Please convert the text read from all the records below into a Markdown table with the columns Number and Text, giving each line its own numbered row and skipping blank lines. Leave the pictures out of your answer.

START INPUT RECORDS

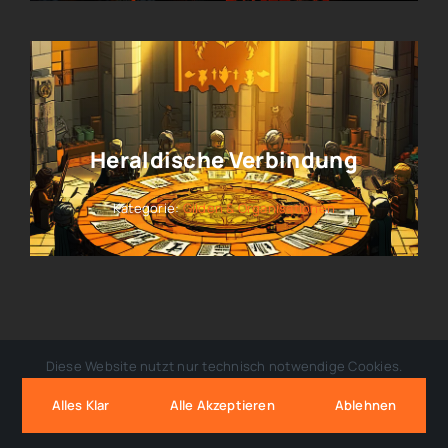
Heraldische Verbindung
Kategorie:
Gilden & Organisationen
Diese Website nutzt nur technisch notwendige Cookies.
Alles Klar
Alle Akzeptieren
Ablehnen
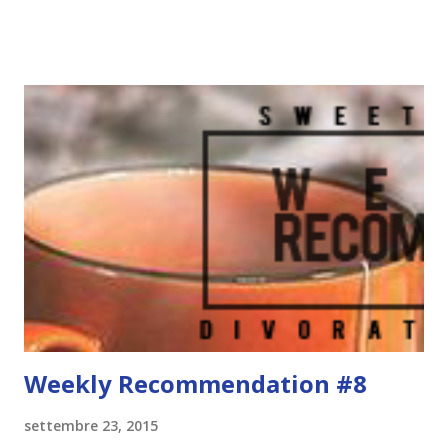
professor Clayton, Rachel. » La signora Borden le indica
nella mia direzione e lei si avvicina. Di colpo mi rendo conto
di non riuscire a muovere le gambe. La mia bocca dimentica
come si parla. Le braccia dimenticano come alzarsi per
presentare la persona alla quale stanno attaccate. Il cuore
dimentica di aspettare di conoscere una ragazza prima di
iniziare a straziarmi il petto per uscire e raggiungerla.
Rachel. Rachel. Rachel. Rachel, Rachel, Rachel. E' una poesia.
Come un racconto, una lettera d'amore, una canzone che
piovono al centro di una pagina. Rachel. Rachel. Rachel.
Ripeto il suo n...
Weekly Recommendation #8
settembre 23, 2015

END INPUT RECORDS

WRITTEN ANSWER
| Number | Text |
|---|---|
| 1 | Heraldische Verbindung |
| 2 | Kategorie: |
| 3 | Gilden & Organisationen |
| 4 | Diese Website nutzt nur technisch notwendige Cookies. |
| 5 | Alles Klar |
| 6 | Alle Akzeptieren |
| 7 | Ablehnen |
| 8 | professor Clayton, Rachel. » La signora Borden le indica |
| 9 | nella mia direzione e lei si avvicina. Di colpo mi rendo conto |
| 10 | di non riuscire a muovere le gambe. La mia bocca dimentica |
| 11 | come si parla. Le braccia dimenticano come alzarsi per |
| 12 | presentare la persona alla quale stanno attaccate. Il cuore |
| 13 | dimentica di aspettare di conoscere una ragazza prima di |
| 14 | iniziare a straziarmi il petto per uscire e raggiungerla. |
| 15 | Rachel. Rachel. Rachel. Rachel, Rachel, Rachel. E' una poesia. |
| 16 | Come un racconto, una lettera d'amore, una canzone che |
| 17 | piovono al centro di una pagina. Rachel. Rachel. Rachel. |
| 18 | Ripeto il suo n... |
| 19 | Weekly Recommendation #8 |
| 20 | settembre 23, 2015 |